• **ACTION ITEM**
Repeat every line of the data exactly; no picture belongs in the copy.

• **DATA FOR PROCESSING**
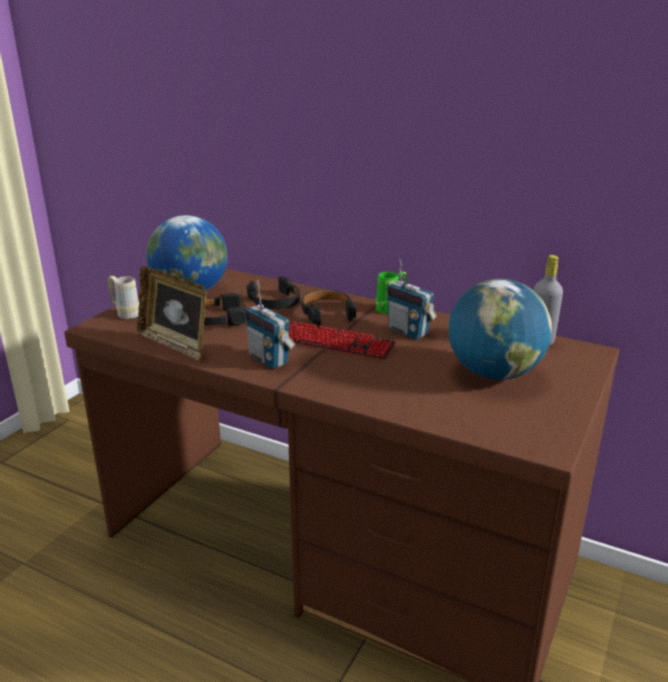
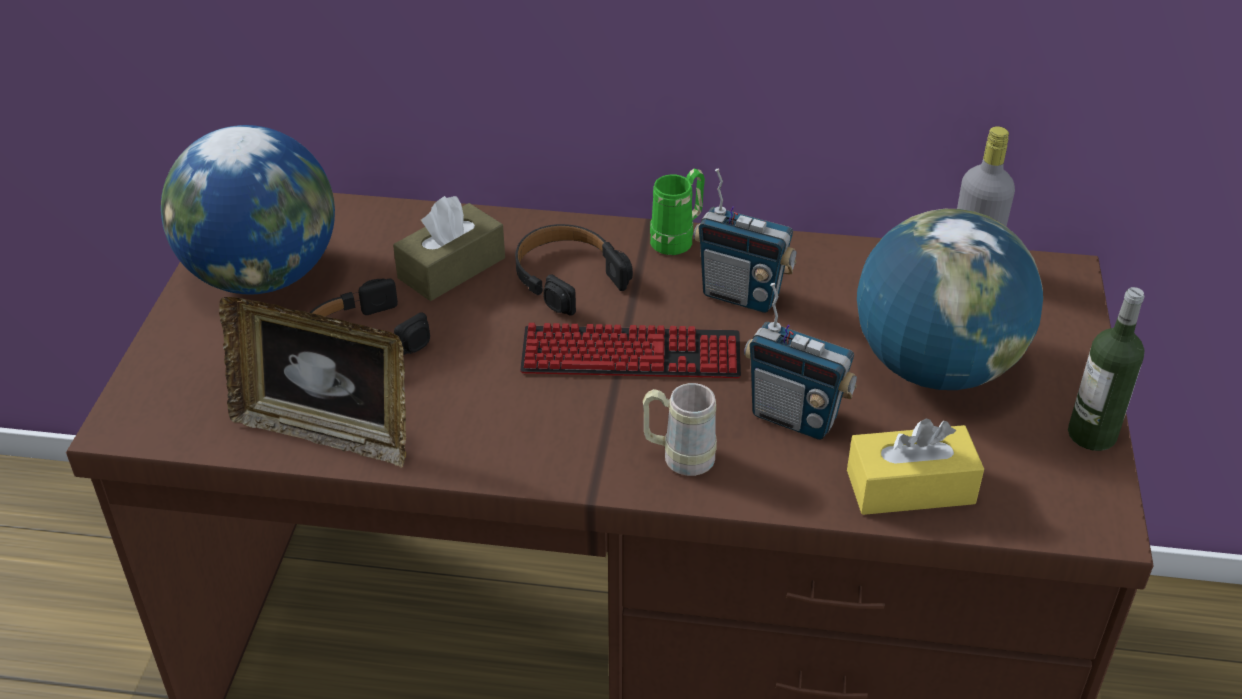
camera: 20 degrees left, 15 degrees up
(125, 313) = (166, 370): beige mug -> beige mug (678, 457)
(269, 359) = (533, 430): radio -> radio (794, 417)
(275, 302) = (451, 268): black headphones -> brown tissue box
(447, 414) = (910, 487): none -> yellow tissue box
(568, 414) = (1092, 434): none -> bottle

• **FINISHED EXERCISE**
camera: 20 degrees left, 15 degrees up
(125, 313) = (166, 370): beige mug -> beige mug (678, 457)
(269, 359) = (533, 430): radio -> radio (794, 417)
(275, 302) = (451, 268): black headphones -> brown tissue box
(447, 414) = (910, 487): none -> yellow tissue box
(568, 414) = (1092, 434): none -> bottle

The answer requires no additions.